La habitación que alquiló a razón de $ 1500 semanales que pagaba por adelantado tiene una puerta placa y una única ventana que da a la calle de tierra, tapada por una placa de madera rajada. Adentro, en menos de nueve metros cuadrados, tenía una cama, mesa, un par de sillas y un baño sencillo. El inmueble iba a ser allanado ayer por orden del juez Aguinsky.

"Claro que lo tengo visto, ¿pero qué me iba a imaginar que era semejante personaje?", reconoció Dionisio, propietario de una tienda de ropa que está justo frente al destacamento policial.

"Don Roberto" solía tomar cerveza con algunos jóvenes de la zona. Mataban el tiempo en partidas de truco. Y en la despensa de Castillo se manejaba con comodidad: hasta se adueñaba del control remoto del televisor de 20 pulgadas, donde nunca quería ver canales de noticias y mucho menos programas de espectáculos. "Odiaba a Tinelli", contó uno de los testigos. El conductor lo citó seguido cuando la ex mujer de Minnicelli, Celina Rucci, ganó unatemporada del "Bailando por un sueño".

La coincidencia entre los lugareños es que jamás habían visto antes esa cara. "Si sabía quién era y encima que había recompensa, ni dudaba en llamar a la policía", confió un vecino que vive a media cuadra del "aguantadero".

Elba, también vecina, estaba ayer pendiente de la radio para saber qué decían de este hombre al que recién ahora le pudieron poner nombre y apellido correcto. "Para nosotros era una cara nueva más de las tantas que circulan por Chapadmalal", reconoció a LA NACION. Pero la diferenció con otros de esos frecuentes residentes de paso que se suelen dar, algunos por trabajo y otros por encuentros de una iglesia evangélica. "Este era distinto, mucho más prolijo que cualquiera", admitió.

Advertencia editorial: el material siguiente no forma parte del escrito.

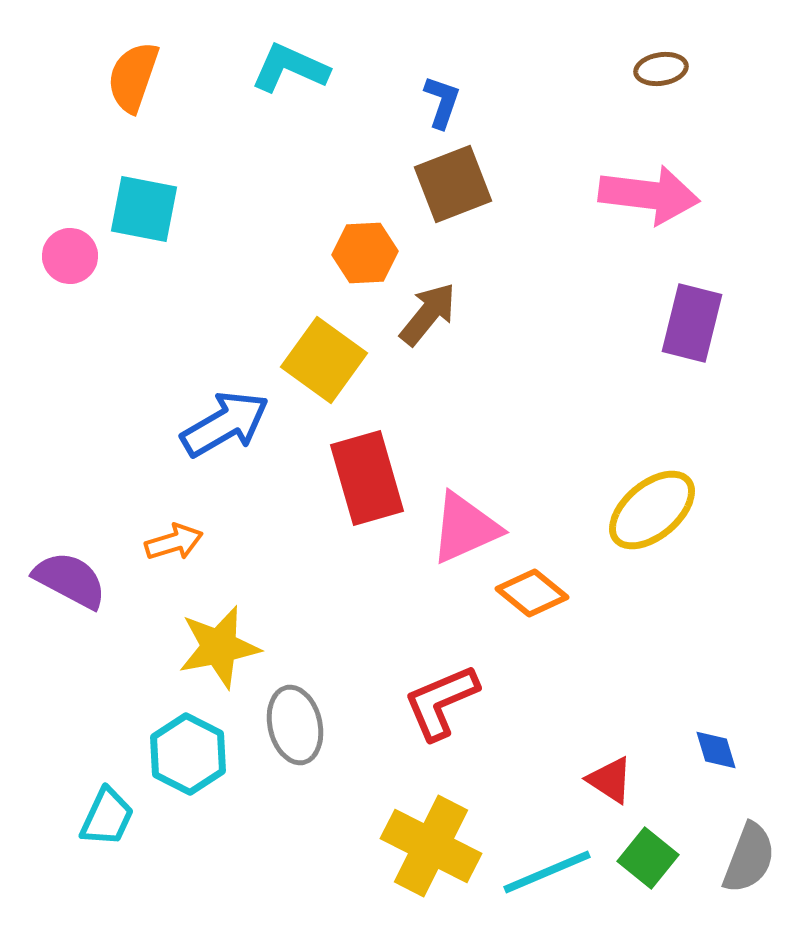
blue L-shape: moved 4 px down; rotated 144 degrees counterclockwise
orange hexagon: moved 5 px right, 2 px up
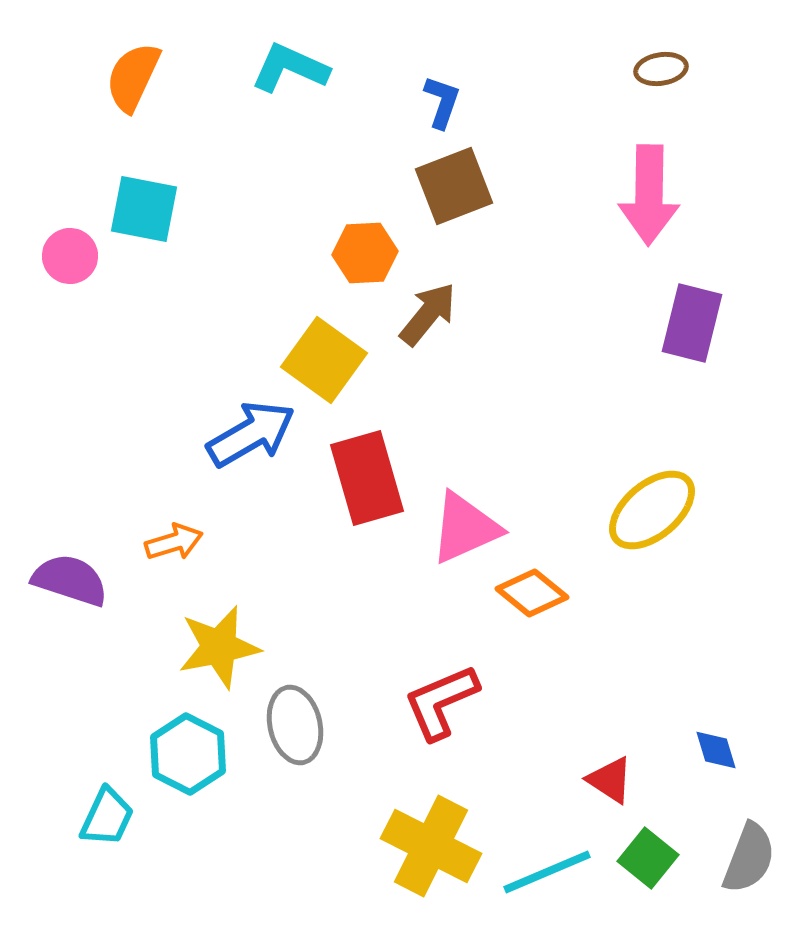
orange semicircle: rotated 6 degrees clockwise
brown square: moved 1 px right, 2 px down
pink arrow: rotated 84 degrees clockwise
blue arrow: moved 26 px right, 10 px down
purple semicircle: rotated 10 degrees counterclockwise
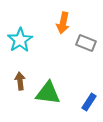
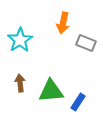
brown arrow: moved 2 px down
green triangle: moved 3 px right, 2 px up; rotated 12 degrees counterclockwise
blue rectangle: moved 11 px left
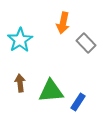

La coincidencia entre los lugareños es que jamás habían visto antes esa cara. O al menos no la tenían registrada como uno de los delincuentes más buscados en el país.

Minnicelli tomaba cerveza en la calle con un par de jóvenes cuando al anochecer del domingo, la policía empezó a cercarlo. Cuando vio el primer patrullero, se retiró hacia su refugio de 22 y 9. Esperó un rato. Salió más tarde hasta la despensa de Castillo. Cuando estaba adentro, le pidieron el documento y lo identificaron. "No pasa nada, Juan", le dijo a Castillo, quien reconoce haber visto cómo al detenido se le llenaban los ojos de lágrimas. En el comercio dejó una deuda impaga de algo más de $ 200.